I declared two 2D-unsigned char memory in device:

global void fun1(void)
unsigned char block1[16][16];
unsigned char block2[19][19];

getBlockDataFromTexMemory(block1, 16, 16);
getBlockDataFromTexMemory(block2, 19, 19);

uint sad = 0;

for(by=0; by<4; by++){
for(bx=0; bx<4; bx++){
for (int k = 0; k < 16; k++) {
for (int l = 0; l < 16; l++) {
sad += abs(curBlock[k][l] - prevBlock[k+by][l+bx]);


My question is that all threads in a same block can access the same address in the device memory?

My data is from 8-bit images and in this case, should I use float data type or is it ok to use unsigned char type?

Thanks in advance.

The code you have shown doesn’t do any shared memory loads, and in fact I think in a non-debug case would be mostly optimized away by the compiler.

Thanks for your reply.
By the way, what do you mean that a non-debug case would be mostly optimised away by the compiler?

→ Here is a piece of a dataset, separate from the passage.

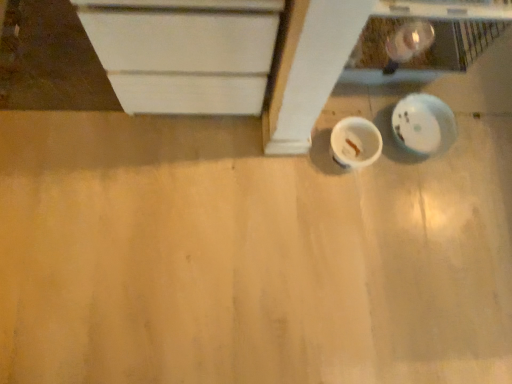
This screenshot has height=384, width=512. Find the location of `free location in front of white glossy plate at lower right`. free location in front of white glossy plate at lower right is located at coordinates (418, 192).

Does it mean that there is no problem with my code ?

I can’t tell anything about the correctness of your code.

If you compile this code without the debug switch (-G), then I would expect that the compiler would create a d_motionEstimation kernel that has essentially no machine code in it at all. Your kernel definition does not modify any global state, so the compiler is free to eliminate the code you have written for it – it doesn’t do anything that is visible outside of the kernel itself.

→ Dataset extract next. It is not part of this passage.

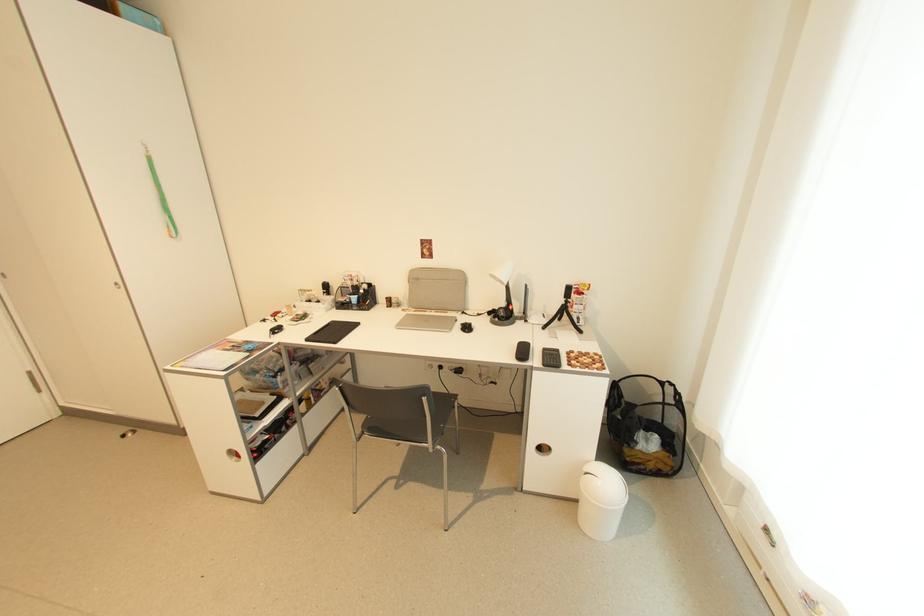
The location [577,300] corresponds to which object?

This point indicates the small black tripod.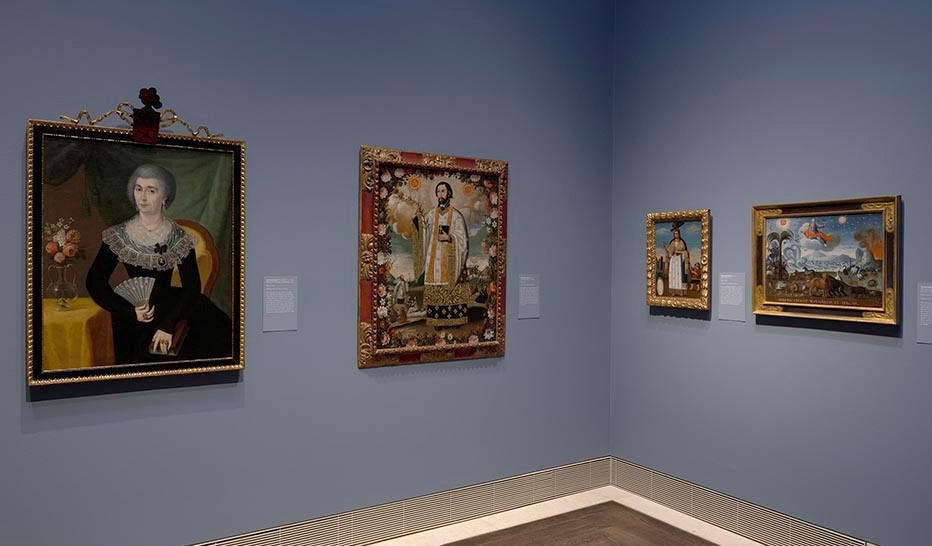
Where is `paintings`? The width and height of the screenshot is (932, 546). paintings is located at coordinates (182, 296), (402, 296), (658, 277), (779, 265).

I see. Thanks. But, I have seen this problem when I did CUDA debugging mode.

Is this Nsight bug?
I am so confused.

Yes, in debugging mode, the compiler will generate code for the kernel call.

But even in that case, your code that you have shown here does not do any shared memory loads. So I don’t believe a shared memory load error could arise from this code.